3. Pedal tone generating apparatus according to claim 1, wherein said rhythm logic means is operative to produce a perdetermined pattern of pulses for each of the notes of the diatonic scale.

4. Pedal tone generating apparatus according to claim 1, wherein said binary adder means comprises

first and second binary adders each having first and second sub-sets of four each of input terminals and four output terminals, said first adder being operative to produce a four-bit digital word at its output terminals representing the sum of two four-bit digital words applied to respective sub-sets of its input terminals,

means for coupling the output terminals of said first adder to the first sub-set of input terminals of said second adder,

means for coupling said logic means to selected output terminals of said first adder and to a selected one of the second sub-set of input terminals of said second adder for applying a pulse to said selected one terminal whenever the sum produced by said first adder exceeds the digital equivalent of the number twelve,

whereby to produce at the output terminals of said second adder a four-bit word coded in the duodecimal system of counting.

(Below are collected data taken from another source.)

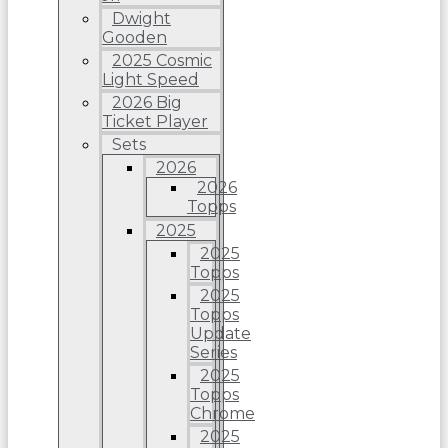
Dwight
Gooden
2025 Cosmic
Light Speed
2026 Big
Ticket Player
Sets
2026
2026
Topps
2025
2025
Topps
2025
Topps
Update
Series
2025
Topps
Chrome
2025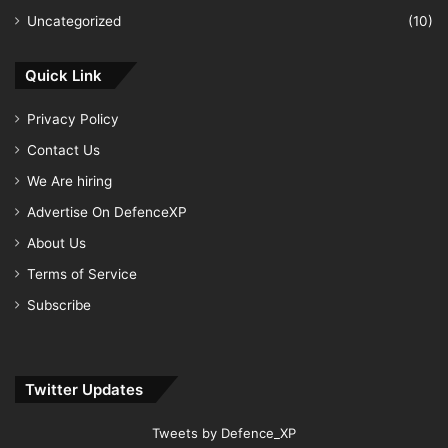
Uncategorized
(10)
Quick Link
Privacy Policy
Contact Us
We Are hiring
Advertise On DefenceXP
About Us
Terms of Service
Subscribe
Twitter Updates
Tweets by Defence_XP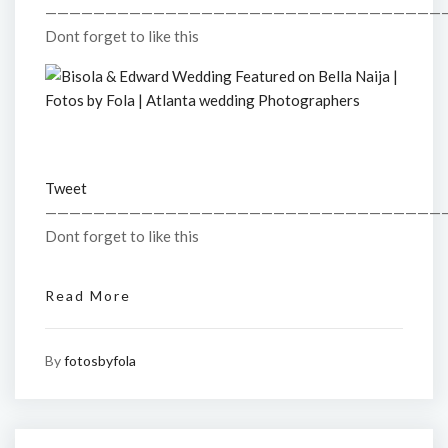
—————————————————————————————————
Dont forget to like this
Tweet
—————————————————————————————————
Dont forget to like this
Read More
By
fotosbyfola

5. Pedal tone generating apparatus for an electronic organ having a first plurality of pedal keys each associated with a different note of a musical scale, said apparatus comprising, in combination:

high frequency generator means for normally producing the lower of at least two octavely-related high frequency pulse signals,

a variable divider coupled to said generator means for dividing the frequency of a selected one of the high frequency pulse signals by one of a multiplicity of divisors according to one of a multiplicity of multi-bit logic code words applied to control terminals thereof, said logic code words corresponding to said divisors for producing at two output terminals of said divider octavely-related output tone signals corresponding to tones of a musical scale,

binary encoding means coupled to said pedal keys for producing in response to actuation of a given pedal key a key sense pulse and one of said first plurality of different four-bit digital words uniquely representing the note associated with the actuated key,

rhythm logic means for producing when actuated one of a second plurality of different four-bit words each uniquely representing a different note of the musical scale, the digital words representing the different notes associated with the rhythm logic means being the same as the digital words that represent corresponding ones of the musical notes associated with the pedal keys,

means for applying said key sense pulse to said rhythm logic means for enabling said rhythm logic when actuated,

binary adder means coupled to said binary encoding means and said rhythm logic means for combining the four-bit digital words produced by said binary encoding means and said rhythm logic and generating at output terminals thereof a four-bit digital word coded in the duodecimal system of counting representative of the pitch of an output tone determined by the four-bit words produced by said binary encoding means and said rhythm logic means, said binary adder means including logic means coupled to said high frequency generator means for causing said generator means to produce pulse signals of a frequency other than said lower frequency whenever the sum of said four-bit words exceeds the equivalent of the number twelve, and

decoder means coupled to the output terminals of said adder means and to the control terminals of said variable divider for generating and applying to said variable divider a logic code word corresponding to the four-bit binary word generated by said binary adder means.

6. Pedal tone generating apparatus according to claim 5 wherein said apparatus further comprises

first and second gate means coupled to respective ones of the two output terminals of said variable divider for gating the respective output tone signal produced thereat, and

wherein said rhythm logic means is operative to produce a different four-bit word for each of the notes of the diatonic scale.